-- INSTRUCTION --
If a line in the data holds the string "Amber", list it.

[[ TASK INPUT open ]]

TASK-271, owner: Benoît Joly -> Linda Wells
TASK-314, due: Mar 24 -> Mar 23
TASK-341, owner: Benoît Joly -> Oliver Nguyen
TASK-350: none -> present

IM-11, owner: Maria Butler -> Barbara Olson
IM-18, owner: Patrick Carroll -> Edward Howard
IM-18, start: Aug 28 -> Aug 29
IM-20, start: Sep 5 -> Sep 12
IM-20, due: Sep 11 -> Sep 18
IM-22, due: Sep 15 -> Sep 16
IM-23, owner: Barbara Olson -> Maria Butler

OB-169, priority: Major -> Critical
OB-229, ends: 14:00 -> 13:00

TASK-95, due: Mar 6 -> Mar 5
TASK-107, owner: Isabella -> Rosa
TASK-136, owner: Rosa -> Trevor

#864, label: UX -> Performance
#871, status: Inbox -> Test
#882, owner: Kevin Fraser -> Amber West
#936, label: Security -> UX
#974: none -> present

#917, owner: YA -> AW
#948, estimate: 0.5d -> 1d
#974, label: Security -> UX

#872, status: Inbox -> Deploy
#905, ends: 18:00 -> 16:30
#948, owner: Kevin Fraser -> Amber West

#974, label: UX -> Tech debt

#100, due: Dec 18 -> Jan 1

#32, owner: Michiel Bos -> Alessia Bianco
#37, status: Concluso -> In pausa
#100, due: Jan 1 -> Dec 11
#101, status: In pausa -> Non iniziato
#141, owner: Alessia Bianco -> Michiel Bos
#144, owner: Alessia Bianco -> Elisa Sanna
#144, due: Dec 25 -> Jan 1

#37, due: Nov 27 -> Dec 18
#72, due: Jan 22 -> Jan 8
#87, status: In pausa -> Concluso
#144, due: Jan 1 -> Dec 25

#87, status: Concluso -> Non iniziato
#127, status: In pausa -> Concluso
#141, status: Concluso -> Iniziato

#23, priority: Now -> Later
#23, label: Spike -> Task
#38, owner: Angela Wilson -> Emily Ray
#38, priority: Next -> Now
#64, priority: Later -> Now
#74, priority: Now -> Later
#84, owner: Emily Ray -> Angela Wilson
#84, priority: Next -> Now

[[ TASK INPUT closed ]]

-- RESPONSE TO THIS EXERCISE --
#882, owner: Kevin Fraser -> Amber West
#948, owner: Kevin Fraser -> Amber West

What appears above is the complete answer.